When a line in the listing below contains the word "color", return a copy of that line.

::: Data for review

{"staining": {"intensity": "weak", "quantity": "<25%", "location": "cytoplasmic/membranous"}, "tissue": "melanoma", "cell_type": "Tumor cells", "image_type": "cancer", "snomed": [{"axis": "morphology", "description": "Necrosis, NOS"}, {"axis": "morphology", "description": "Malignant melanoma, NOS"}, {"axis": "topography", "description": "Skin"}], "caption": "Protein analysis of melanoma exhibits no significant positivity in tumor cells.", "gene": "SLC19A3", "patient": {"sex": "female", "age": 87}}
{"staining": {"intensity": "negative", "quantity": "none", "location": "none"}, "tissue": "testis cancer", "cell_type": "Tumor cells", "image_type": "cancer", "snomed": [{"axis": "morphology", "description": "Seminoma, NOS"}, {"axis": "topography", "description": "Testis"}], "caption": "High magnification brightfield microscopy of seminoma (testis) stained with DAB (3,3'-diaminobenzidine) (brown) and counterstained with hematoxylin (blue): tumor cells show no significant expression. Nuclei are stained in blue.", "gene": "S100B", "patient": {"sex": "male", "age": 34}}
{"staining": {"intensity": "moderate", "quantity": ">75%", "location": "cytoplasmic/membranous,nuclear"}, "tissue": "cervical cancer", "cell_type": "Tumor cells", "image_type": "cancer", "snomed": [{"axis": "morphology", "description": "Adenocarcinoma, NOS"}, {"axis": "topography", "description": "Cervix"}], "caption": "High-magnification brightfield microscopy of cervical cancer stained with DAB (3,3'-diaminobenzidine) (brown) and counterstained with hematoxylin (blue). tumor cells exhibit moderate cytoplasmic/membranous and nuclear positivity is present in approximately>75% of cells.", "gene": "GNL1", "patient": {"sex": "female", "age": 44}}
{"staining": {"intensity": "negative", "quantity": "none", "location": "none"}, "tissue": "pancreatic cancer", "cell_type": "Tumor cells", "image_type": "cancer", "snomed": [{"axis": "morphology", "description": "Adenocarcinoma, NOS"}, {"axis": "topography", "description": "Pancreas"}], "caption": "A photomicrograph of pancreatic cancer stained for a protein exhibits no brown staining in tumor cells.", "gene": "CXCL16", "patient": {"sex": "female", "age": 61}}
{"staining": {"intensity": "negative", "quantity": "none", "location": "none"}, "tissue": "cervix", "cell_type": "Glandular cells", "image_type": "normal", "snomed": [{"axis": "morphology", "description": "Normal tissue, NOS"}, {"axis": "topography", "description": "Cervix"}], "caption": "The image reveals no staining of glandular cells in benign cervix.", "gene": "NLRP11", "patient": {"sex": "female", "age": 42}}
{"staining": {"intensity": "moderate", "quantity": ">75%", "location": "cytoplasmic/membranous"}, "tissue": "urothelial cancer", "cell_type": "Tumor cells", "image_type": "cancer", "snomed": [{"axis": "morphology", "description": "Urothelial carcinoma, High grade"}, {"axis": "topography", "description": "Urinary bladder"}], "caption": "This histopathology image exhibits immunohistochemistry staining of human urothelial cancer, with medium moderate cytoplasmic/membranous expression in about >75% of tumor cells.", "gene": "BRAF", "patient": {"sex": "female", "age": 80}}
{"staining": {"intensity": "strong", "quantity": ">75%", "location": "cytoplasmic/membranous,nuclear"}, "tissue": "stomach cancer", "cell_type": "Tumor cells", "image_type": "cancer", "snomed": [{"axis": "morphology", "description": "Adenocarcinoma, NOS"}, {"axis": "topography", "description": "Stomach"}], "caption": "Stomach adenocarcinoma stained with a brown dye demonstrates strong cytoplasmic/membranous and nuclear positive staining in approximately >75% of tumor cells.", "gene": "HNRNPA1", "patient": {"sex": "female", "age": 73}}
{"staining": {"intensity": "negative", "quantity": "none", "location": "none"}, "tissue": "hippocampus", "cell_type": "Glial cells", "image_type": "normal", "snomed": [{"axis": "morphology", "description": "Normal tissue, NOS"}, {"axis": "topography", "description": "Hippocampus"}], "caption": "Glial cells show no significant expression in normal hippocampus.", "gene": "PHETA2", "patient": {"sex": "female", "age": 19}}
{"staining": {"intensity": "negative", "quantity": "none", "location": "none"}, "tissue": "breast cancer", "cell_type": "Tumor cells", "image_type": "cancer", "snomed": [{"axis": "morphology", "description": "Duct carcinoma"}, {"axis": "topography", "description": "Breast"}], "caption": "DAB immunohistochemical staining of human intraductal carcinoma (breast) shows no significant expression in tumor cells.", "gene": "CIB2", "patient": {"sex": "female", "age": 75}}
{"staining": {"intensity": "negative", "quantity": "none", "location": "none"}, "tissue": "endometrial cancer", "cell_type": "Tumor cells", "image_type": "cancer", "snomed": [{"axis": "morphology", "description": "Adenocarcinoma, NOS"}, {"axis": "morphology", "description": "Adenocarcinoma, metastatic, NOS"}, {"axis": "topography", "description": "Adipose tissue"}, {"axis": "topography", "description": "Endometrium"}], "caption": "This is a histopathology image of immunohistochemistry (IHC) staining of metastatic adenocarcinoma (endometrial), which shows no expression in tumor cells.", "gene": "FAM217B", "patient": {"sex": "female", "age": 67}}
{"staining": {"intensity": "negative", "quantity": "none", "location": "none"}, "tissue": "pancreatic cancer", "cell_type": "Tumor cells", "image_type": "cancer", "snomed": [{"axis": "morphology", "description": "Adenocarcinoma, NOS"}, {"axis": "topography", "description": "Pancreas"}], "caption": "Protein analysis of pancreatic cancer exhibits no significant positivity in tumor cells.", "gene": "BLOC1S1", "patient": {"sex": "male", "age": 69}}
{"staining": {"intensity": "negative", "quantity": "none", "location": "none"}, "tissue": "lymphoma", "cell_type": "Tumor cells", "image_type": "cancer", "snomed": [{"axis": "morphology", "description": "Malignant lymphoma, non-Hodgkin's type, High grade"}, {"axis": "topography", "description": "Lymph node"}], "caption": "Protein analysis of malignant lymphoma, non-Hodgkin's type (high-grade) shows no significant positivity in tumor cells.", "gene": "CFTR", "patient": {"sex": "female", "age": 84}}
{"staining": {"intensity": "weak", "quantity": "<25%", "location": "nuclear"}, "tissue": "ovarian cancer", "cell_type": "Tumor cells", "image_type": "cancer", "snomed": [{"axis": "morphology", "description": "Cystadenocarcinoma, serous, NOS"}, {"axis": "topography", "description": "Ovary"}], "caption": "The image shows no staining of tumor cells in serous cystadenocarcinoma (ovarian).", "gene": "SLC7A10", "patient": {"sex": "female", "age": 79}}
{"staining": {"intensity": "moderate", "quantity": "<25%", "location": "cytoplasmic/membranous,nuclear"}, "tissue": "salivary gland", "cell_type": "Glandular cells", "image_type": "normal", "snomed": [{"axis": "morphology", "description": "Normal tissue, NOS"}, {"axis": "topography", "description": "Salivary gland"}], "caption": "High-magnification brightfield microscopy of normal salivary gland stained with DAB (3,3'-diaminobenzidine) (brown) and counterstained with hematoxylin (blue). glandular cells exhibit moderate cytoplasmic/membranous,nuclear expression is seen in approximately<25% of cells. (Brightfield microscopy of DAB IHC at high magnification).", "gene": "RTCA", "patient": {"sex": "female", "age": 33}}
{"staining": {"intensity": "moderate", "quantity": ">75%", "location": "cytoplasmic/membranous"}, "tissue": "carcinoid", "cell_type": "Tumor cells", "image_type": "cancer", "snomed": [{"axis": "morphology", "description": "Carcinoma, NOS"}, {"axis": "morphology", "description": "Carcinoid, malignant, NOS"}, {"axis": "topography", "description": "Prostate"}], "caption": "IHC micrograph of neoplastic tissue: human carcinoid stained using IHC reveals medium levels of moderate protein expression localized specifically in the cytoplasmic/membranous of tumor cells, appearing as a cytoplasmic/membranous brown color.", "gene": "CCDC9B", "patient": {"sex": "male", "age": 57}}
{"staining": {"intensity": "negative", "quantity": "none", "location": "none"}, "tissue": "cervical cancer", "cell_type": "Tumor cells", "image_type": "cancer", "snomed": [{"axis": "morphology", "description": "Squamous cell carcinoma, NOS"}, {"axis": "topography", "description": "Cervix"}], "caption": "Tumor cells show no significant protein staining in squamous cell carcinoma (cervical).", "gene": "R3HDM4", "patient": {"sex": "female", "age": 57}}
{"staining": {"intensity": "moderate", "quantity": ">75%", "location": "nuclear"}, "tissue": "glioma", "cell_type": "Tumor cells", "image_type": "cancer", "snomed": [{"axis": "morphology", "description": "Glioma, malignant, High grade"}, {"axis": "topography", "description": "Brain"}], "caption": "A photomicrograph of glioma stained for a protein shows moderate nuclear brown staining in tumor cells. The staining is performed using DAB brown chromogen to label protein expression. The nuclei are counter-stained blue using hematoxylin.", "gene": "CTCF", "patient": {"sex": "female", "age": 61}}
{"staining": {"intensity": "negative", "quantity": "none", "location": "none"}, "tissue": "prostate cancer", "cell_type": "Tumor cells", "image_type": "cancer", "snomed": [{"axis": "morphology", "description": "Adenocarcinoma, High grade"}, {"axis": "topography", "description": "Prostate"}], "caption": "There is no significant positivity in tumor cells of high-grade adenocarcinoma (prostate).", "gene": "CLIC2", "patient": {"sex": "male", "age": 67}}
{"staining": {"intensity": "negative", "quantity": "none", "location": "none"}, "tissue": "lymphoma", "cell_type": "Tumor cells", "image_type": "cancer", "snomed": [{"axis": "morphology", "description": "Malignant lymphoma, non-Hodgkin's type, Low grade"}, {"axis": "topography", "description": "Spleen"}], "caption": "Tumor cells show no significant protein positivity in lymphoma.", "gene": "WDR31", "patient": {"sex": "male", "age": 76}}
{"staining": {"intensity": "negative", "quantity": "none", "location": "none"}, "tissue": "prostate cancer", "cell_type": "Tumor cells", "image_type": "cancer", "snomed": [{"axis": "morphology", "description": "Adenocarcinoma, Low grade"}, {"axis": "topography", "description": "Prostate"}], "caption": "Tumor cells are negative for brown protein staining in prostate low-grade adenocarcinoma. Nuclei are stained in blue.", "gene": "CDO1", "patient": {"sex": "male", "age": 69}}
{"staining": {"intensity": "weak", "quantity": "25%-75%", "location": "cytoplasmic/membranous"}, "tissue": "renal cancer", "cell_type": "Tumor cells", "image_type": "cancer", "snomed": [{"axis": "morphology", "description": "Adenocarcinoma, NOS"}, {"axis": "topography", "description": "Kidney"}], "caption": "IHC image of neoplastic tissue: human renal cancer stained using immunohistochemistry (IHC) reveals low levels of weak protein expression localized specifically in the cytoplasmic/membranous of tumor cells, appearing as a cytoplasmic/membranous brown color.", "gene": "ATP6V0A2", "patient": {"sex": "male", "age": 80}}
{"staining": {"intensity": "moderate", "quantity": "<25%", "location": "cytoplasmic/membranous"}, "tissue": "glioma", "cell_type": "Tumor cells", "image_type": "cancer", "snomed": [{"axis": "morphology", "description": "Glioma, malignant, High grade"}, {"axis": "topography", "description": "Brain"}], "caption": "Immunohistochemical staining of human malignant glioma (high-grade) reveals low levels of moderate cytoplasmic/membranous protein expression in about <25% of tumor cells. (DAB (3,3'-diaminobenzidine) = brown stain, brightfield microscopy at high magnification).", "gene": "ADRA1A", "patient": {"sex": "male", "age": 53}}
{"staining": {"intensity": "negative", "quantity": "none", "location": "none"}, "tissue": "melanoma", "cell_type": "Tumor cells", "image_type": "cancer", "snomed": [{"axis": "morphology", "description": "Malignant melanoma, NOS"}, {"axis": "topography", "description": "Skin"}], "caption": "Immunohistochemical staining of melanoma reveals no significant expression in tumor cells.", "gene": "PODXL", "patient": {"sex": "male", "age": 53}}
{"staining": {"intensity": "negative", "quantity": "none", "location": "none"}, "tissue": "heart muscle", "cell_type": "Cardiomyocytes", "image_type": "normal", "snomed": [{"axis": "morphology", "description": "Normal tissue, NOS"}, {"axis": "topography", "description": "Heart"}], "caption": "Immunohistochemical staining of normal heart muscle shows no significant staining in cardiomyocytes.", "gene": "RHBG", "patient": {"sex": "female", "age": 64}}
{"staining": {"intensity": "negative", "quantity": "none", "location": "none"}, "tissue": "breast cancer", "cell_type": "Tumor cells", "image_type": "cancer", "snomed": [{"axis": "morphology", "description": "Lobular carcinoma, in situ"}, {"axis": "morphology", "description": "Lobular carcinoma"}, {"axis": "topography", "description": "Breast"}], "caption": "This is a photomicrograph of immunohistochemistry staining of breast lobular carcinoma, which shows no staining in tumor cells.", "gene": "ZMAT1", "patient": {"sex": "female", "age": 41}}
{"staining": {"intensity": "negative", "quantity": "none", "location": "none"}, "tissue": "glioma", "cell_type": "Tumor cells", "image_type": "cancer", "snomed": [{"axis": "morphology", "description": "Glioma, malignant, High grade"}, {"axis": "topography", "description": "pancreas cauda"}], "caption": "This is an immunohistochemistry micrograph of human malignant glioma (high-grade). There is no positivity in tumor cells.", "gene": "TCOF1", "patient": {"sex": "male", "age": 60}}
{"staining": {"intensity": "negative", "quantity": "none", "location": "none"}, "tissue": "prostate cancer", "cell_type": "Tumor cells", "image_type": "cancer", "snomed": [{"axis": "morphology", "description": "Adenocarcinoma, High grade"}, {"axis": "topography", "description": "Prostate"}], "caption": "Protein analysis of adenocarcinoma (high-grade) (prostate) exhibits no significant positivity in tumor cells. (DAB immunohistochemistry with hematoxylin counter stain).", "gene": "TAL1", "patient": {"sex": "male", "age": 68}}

::::::

Solution to the problem |
{"staining": {"intensity": "moderate", "quantity": ">75%", "location": "cytoplasmic/membranous"}, "tissue": "carcinoid", "cell_type": "Tumor cells", "image_type": "cancer", "snomed": [{"axis": "morphology", "description": "Carcinoma, NOS"}, {"axis": "morphology", "description": "Carcinoid, malignant, NOS"}, {"axis": "topography", "description": "Prostate"}], "caption": "IHC micrograph of neoplastic tissue: human carcinoid stained using IHC reveals medium levels of moderate protein expression localized specifically in the cytoplasmic/membranous of tumor cells, appearing as a cytoplasmic/membranous brown color.", "gene": "CCDC9B", "patient": {"sex": "male", "age": 57}}
{"staining": {"intensity": "weak", "quantity": "25%-75%", "location": "cytoplasmic/membranous"}, "tissue": "renal cancer", "cell_type": "Tumor cells", "image_type": "cancer", "snomed": [{"axis": "morphology", "description": "Adenocarcinoma, NOS"}, {"axis": "topography", "description": "Kidney"}], "caption": "IHC image of neoplastic tissue: human renal cancer stained using immunohistochemistry (IHC) reveals low levels of weak protein expression localized specifically in the cytoplasmic/membranous of tumor cells, appearing as a cytoplasmic/membranous brown color.", "gene": "ATP6V0A2", "patient": {"sex": "male", "age": 80}}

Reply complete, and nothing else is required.